Task
Exactly reproduce the entries, dropping any pictures from your copy.

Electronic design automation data
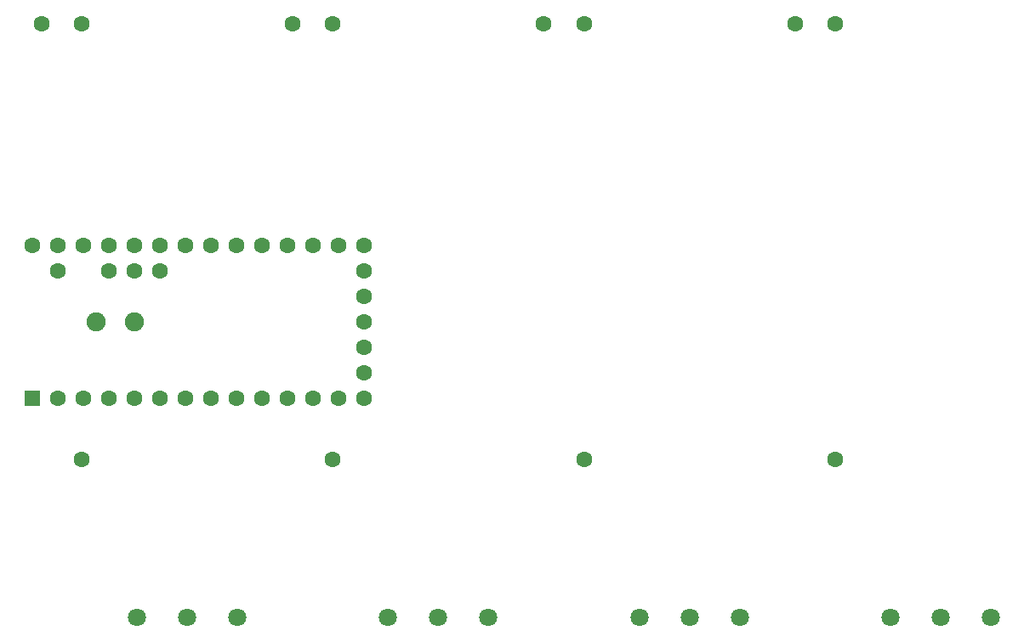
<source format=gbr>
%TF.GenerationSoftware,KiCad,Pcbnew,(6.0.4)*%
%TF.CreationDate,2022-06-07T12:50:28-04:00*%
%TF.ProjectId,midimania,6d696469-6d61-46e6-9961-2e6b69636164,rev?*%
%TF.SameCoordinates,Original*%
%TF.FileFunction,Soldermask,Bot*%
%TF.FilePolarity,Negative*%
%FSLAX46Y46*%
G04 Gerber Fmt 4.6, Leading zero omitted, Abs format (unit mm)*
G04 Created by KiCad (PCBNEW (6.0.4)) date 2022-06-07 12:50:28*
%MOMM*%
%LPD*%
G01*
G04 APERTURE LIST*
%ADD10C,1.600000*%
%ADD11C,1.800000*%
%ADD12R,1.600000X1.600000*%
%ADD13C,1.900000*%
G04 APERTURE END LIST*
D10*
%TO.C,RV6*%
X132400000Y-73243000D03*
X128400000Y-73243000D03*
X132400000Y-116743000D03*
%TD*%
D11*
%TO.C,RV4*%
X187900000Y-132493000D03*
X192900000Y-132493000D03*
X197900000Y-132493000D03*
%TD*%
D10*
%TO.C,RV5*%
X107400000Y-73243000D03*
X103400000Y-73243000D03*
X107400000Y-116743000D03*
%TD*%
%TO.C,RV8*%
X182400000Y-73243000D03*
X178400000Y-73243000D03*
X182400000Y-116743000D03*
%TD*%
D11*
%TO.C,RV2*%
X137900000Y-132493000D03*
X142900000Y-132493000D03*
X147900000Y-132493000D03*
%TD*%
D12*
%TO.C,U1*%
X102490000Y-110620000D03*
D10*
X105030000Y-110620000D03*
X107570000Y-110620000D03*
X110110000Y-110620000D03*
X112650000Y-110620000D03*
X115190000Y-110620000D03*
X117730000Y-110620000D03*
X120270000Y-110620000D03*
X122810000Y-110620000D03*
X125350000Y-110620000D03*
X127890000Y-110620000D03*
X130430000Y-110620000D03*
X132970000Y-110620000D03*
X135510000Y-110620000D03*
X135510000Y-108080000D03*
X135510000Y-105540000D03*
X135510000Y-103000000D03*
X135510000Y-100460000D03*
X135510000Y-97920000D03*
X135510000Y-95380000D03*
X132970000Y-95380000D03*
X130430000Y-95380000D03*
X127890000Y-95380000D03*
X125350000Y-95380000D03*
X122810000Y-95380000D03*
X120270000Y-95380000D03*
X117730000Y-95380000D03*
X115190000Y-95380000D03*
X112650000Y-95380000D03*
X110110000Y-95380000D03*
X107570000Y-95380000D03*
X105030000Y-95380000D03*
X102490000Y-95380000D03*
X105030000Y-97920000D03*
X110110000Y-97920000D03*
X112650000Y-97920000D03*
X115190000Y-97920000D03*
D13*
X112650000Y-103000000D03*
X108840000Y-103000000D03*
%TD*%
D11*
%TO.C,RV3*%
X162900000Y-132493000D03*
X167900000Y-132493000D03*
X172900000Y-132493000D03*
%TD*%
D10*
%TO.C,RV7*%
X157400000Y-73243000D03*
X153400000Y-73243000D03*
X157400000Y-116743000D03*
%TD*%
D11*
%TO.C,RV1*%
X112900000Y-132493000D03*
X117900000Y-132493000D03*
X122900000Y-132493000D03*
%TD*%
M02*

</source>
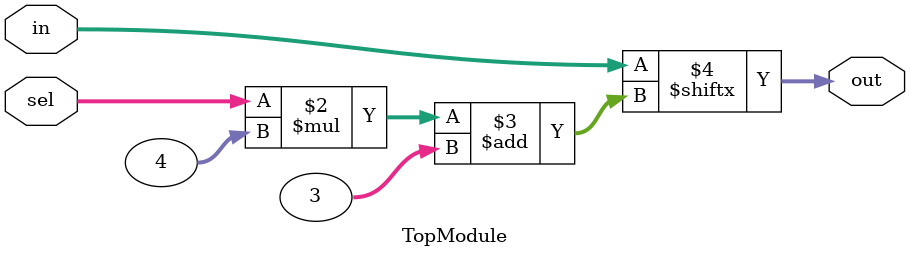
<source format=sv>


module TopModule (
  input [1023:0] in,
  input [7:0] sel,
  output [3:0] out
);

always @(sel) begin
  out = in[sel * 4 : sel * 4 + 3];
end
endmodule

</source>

Response to this exercise
<source format=gbr>
%TF.GenerationSoftware,KiCad,Pcbnew,(6.0.4)*%
%TF.CreationDate,2022-06-07T12:50:28-04:00*%
%TF.ProjectId,midimania,6d696469-6d61-46e6-9961-2e6b69636164,rev?*%
%TF.SameCoordinates,Original*%
%TF.FileFunction,Soldermask,Bot*%
%TF.FilePolarity,Negative*%
%FSLAX46Y46*%
G04 Gerber Fmt 4.6, Leading zero omitted, Abs format (unit mm)*
G04 Created by KiCad (PCBNEW (6.0.4)) date 2022-06-07 12:50:28*
%MOMM*%
%LPD*%
G01*
G04 APERTURE LIST*
%ADD10C,1.600000*%
%ADD11C,1.800000*%
%ADD12R,1.600000X1.600000*%
%ADD13C,1.900000*%
G04 APERTURE END LIST*
D10*
%TO.C,RV6*%
X132400000Y-73243000D03*
X128400000Y-73243000D03*
X132400000Y-116743000D03*
%TD*%
D11*
%TO.C,RV4*%
X187900000Y-132493000D03*
X192900000Y-132493000D03*
X197900000Y-132493000D03*
%TD*%
D10*
%TO.C,RV5*%
X107400000Y-73243000D03*
X103400000Y-73243000D03*
X107400000Y-116743000D03*
%TD*%
%TO.C,RV8*%
X182400000Y-73243000D03*
X178400000Y-73243000D03*
X182400000Y-116743000D03*
%TD*%
D11*
%TO.C,RV2*%
X137900000Y-132493000D03*
X142900000Y-132493000D03*
X147900000Y-132493000D03*
%TD*%
D12*
%TO.C,U1*%
X102490000Y-110620000D03*
D10*
X105030000Y-110620000D03*
X107570000Y-110620000D03*
X110110000Y-110620000D03*
X112650000Y-110620000D03*
X115190000Y-110620000D03*
X117730000Y-110620000D03*
X120270000Y-110620000D03*
X122810000Y-110620000D03*
X125350000Y-110620000D03*
X127890000Y-110620000D03*
X130430000Y-110620000D03*
X132970000Y-110620000D03*
X135510000Y-110620000D03*
X135510000Y-108080000D03*
X135510000Y-105540000D03*
X135510000Y-103000000D03*
X135510000Y-100460000D03*
X135510000Y-97920000D03*
X135510000Y-95380000D03*
X132970000Y-95380000D03*
X130430000Y-95380000D03*
X127890000Y-95380000D03*
X125350000Y-95380000D03*
X122810000Y-95380000D03*
X120270000Y-95380000D03*
X117730000Y-95380000D03*
X115190000Y-95380000D03*
X112650000Y-95380000D03*
X110110000Y-95380000D03*
X107570000Y-95380000D03*
X105030000Y-95380000D03*
X102490000Y-95380000D03*
X105030000Y-97920000D03*
X110110000Y-97920000D03*
X112650000Y-97920000D03*
X115190000Y-97920000D03*
D13*
X112650000Y-103000000D03*
X108840000Y-103000000D03*
%TD*%
D11*
%TO.C,RV3*%
X162900000Y-132493000D03*
X167900000Y-132493000D03*
X172900000Y-132493000D03*
%TD*%
D10*
%TO.C,RV7*%
X157400000Y-73243000D03*
X153400000Y-73243000D03*
X157400000Y-116743000D03*
%TD*%
D11*
%TO.C,RV1*%
X112900000Y-132493000D03*
X117900000Y-132493000D03*
X122900000Y-132493000D03*
%TD*%
M02*

</source>
<source format=sv>


module TopModule (
  input [1023:0] in,
  input [7:0] sel,
  output [3:0] out
);

always @(sel) begin
  out = in[sel * 4 : sel * 4 + 3];
end
endmodule

</source>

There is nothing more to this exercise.